* [Extracted data entries]
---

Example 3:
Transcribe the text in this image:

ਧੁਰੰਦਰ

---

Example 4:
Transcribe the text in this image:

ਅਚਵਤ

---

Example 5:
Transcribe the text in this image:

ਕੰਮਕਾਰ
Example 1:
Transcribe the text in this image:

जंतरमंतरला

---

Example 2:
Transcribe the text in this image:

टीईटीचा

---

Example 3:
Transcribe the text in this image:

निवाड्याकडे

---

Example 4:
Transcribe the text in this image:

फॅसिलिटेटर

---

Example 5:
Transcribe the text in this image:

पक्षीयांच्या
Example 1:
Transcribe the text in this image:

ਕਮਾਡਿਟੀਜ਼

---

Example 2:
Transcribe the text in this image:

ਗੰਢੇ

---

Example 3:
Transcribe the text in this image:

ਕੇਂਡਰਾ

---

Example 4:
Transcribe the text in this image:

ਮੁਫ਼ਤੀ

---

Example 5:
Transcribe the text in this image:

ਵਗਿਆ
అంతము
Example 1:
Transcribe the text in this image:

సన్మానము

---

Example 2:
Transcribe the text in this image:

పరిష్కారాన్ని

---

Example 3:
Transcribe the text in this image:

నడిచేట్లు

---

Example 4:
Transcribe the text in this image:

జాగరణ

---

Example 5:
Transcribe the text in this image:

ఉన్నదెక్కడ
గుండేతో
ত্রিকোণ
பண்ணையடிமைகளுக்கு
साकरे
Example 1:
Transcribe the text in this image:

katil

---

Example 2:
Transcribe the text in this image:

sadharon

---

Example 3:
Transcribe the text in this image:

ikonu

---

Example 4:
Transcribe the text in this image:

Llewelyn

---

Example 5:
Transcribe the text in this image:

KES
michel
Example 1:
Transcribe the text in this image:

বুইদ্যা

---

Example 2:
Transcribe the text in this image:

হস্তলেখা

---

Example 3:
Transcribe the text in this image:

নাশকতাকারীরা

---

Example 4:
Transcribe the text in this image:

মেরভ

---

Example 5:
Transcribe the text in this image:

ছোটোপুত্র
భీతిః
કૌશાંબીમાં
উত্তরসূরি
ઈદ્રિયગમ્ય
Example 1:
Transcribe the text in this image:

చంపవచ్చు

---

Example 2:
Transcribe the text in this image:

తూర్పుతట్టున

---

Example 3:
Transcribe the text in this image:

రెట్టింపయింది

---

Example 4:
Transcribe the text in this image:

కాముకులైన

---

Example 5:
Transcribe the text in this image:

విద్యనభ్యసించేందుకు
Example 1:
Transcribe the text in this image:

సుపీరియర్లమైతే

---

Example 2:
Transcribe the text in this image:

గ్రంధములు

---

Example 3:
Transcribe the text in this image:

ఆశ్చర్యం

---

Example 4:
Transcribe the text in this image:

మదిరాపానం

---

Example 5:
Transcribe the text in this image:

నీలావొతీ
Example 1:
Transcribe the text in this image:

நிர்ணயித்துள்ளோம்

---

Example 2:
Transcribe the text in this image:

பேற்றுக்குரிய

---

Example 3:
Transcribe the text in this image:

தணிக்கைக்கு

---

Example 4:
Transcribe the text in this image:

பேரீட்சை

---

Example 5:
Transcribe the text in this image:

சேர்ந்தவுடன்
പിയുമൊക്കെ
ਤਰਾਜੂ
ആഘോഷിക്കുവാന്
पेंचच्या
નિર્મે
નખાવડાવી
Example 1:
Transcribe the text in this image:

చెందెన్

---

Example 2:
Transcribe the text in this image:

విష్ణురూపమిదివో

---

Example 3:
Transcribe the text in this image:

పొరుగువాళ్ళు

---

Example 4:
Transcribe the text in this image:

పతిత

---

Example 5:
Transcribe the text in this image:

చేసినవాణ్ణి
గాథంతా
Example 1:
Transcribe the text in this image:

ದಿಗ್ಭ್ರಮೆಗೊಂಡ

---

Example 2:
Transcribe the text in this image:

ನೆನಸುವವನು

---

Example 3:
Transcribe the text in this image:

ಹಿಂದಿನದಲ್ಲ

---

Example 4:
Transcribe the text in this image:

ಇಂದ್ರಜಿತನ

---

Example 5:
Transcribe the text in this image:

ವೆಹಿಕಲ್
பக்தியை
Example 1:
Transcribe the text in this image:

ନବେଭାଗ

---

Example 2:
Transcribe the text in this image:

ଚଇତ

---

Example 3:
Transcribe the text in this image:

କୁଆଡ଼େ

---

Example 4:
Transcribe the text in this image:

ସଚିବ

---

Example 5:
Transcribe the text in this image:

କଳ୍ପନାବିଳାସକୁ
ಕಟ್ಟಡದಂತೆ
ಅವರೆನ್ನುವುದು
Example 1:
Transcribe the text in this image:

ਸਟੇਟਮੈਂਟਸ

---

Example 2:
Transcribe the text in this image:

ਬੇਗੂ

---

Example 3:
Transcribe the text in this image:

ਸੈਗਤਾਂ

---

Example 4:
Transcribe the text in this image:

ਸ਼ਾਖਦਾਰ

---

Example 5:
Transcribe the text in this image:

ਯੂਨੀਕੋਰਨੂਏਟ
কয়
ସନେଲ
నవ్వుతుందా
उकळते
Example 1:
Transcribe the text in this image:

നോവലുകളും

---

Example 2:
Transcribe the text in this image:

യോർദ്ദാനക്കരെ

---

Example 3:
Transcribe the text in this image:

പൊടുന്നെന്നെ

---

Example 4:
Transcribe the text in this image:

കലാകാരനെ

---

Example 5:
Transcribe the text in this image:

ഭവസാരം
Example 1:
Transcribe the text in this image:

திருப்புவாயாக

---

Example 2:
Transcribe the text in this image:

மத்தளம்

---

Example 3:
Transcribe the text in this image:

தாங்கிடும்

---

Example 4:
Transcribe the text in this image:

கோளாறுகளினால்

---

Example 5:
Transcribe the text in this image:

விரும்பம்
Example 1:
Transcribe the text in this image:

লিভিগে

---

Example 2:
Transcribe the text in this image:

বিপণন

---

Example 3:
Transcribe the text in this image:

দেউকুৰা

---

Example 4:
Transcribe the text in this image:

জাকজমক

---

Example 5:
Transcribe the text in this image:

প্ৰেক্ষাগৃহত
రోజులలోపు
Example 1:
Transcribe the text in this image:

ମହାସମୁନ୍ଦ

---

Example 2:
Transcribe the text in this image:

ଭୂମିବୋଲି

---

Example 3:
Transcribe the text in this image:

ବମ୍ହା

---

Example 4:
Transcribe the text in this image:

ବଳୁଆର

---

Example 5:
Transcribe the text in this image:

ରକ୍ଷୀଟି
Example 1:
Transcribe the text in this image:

* [HOW TO COMPLETE THIS TASK] Returned text must match every record word for word.

* [OUTPUT BELOW]
---

Example 3:
Transcribe the text in this image:

ਧੁਰੰਦਰ

---

Example 4:
Transcribe the text in this image:

ਅਚਵਤ

---

Example 5:
Transcribe the text in this image:

ਕੰਮਕਾਰ
Example 1:
Transcribe the text in this image:

जंतरमंतरला

---

Example 2:
Transcribe the text in this image:

टीईटीचा

---

Example 3:
Transcribe the text in this image:

निवाड्याकडे

---

Example 4:
Transcribe the text in this image:

फॅसिलिटेटर

---

Example 5:
Transcribe the text in this image:

पक्षीयांच्या
Example 1:
Transcribe the text in this image:

ਕਮਾਡਿਟੀਜ਼

---

Example 2:
Transcribe the text in this image:

ਗੰਢੇ

---

Example 3:
Transcribe the text in this image:

ਕੇਂਡਰਾ

---

Example 4:
Transcribe the text in this image:

ਮੁਫ਼ਤੀ

---

Example 5:
Transcribe the text in this image:

ਵਗਿਆ
అంతము
Example 1:
Transcribe the text in this image:

సన్మానము

---

Example 2:
Transcribe the text in this image:

పరిష్కారాన్ని

---

Example 3:
Transcribe the text in this image:

నడిచేట్లు

---

Example 4:
Transcribe the text in this image:

జాగరణ

---

Example 5:
Transcribe the text in this image:

ఉన్నదెక్కడ
గుండేతో
ত্রিকোণ
பண்ணையடிமைகளுக்கு
साकरे
Example 1:
Transcribe the text in this image:

katil

---

Example 2:
Transcribe the text in this image:

sadharon

---

Example 3:
Transcribe the text in this image:

ikonu

---

Example 4:
Transcribe the text in this image:

Llewelyn

---

Example 5:
Transcribe the text in this image:

KES
michel
Example 1:
Transcribe the text in this image:

বুইদ্যা

---

Example 2:
Transcribe the text in this image:

হস্তলেখা

---

Example 3:
Transcribe the text in this image:

নাশকতাকারীরা

---

Example 4:
Transcribe the text in this image:

মেরভ

---

Example 5:
Transcribe the text in this image:

ছোটোপুত্র
భీతిః
કૌશાંબીમાં
উত্তরসূরি
ઈદ્રિયગમ્ય
Example 1:
Transcribe the text in this image:

చంపవచ్చు

---

Example 2:
Transcribe the text in this image:

తూర్పుతట్టున

---

Example 3:
Transcribe the text in this image:

రెట్టింపయింది

---

Example 4:
Transcribe the text in this image:

కాముకులైన

---

Example 5:
Transcribe the text in this image:

విద్యనభ్యసించేందుకు
Example 1:
Transcribe the text in this image:

సుపీరియర్లమైతే

---

Example 2:
Transcribe the text in this image:

గ్రంధములు

---

Example 3:
Transcribe the text in this image:

ఆశ్చర్యం

---

Example 4:
Transcribe the text in this image:

మదిరాపానం

---

Example 5:
Transcribe the text in this image:

నీలావొతీ
Example 1:
Transcribe the text in this image:

நிர்ணயித்துள்ளோம்

---

Example 2:
Transcribe the text in this image:

பேற்றுக்குரிய

---

Example 3:
Transcribe the text in this image:

தணிக்கைக்கு

---

Example 4:
Transcribe the text in this image:

பேரீட்சை

---

Example 5:
Transcribe the text in this image:

சேர்ந்தவுடன்
പിയുമൊക്കെ
ਤਰਾਜੂ
ആഘോഷിക്കുവാന്
पेंचच्या
નિર્મે
નખાવડાવી
Example 1:
Transcribe the text in this image:

చెందెన్

---

Example 2:
Transcribe the text in this image:

విష్ణురూపమిదివో

---

Example 3:
Transcribe the text in this image:

పొరుగువాళ్ళు

---

Example 4:
Transcribe the text in this image:

పతిత

---

Example 5:
Transcribe the text in this image:

చేసినవాణ్ణి
గాథంతా
Example 1:
Transcribe the text in this image:

ದಿಗ್ಭ್ರಮೆಗೊಂಡ

---

Example 2:
Transcribe the text in this image:

ನೆನಸುವವನು

---

Example 3:
Transcribe the text in this image:

ಹಿಂದಿನದಲ್ಲ

---

Example 4:
Transcribe the text in this image:

ಇಂದ್ರಜಿತನ

---

Example 5:
Transcribe the text in this image:

ವೆಹಿಕಲ್
பக்தியை
Example 1:
Transcribe the text in this image:

ନବେଭାଗ

---

Example 2:
Transcribe the text in this image:

ଚଇତ

---

Example 3:
Transcribe the text in this image:

କୁଆଡ଼େ

---

Example 4:
Transcribe the text in this image:

ସଚିବ

---

Example 5:
Transcribe the text in this image:

କଳ୍ପନାବିଳାସକୁ
ಕಟ್ಟಡದಂತೆ
ಅವರೆನ್ನುವುದು
Example 1:
Transcribe the text in this image:

ਸਟੇਟਮੈਂਟਸ

---

Example 2:
Transcribe the text in this image:

ਬੇਗੂ

---

Example 3:
Transcribe the text in this image:

ਸੈਗਤਾਂ

---

Example 4:
Transcribe the text in this image:

ਸ਼ਾਖਦਾਰ

---

Example 5:
Transcribe the text in this image:

ਯੂਨੀਕੋਰਨੂਏਟ
কয়
ସନେଲ
నవ్వుతుందా
उकळते
Example 1:
Transcribe the text in this image:

നോവലുകളും

---

Example 2:
Transcribe the text in this image:

യോർദ്ദാനക്കരെ

---

Example 3:
Transcribe the text in this image:

പൊടുന്നെന്നെ

---

Example 4:
Transcribe the text in this image:

കലാകാരനെ

---

Example 5:
Transcribe the text in this image:

ഭവസാരം
Example 1:
Transcribe the text in this image:

திருப்புவாயாக

---

Example 2:
Transcribe the text in this image:

மத்தளம்

---

Example 3:
Transcribe the text in this image:

தாங்கிடும்

---

Example 4:
Transcribe the text in this image:

கோளாறுகளினால்

---

Example 5:
Transcribe the text in this image:

விரும்பம்
Example 1:
Transcribe the text in this image:

লিভিগে

---

Example 2:
Transcribe the text in this image:

বিপণন

---

Example 3:
Transcribe the text in this image:

দেউকুৰা

---

Example 4:
Transcribe the text in this image:

জাকজমক

---

Example 5:
Transcribe the text in this image:

প্ৰেক্ষাগৃহত
రోజులలోపు
Example 1:
Transcribe the text in this image:

ମହାସମୁନ୍ଦ

---

Example 2:
Transcribe the text in this image:

ଭୂମିବୋଲି

---

Example 3:
Transcribe the text in this image:

ବମ୍ହା

---

Example 4:
Transcribe the text in this image:

ବଳୁଆର

---

Example 5:
Transcribe the text in this image:

ରକ୍ଷୀଟି
Example 1:
Transcribe the text in this image:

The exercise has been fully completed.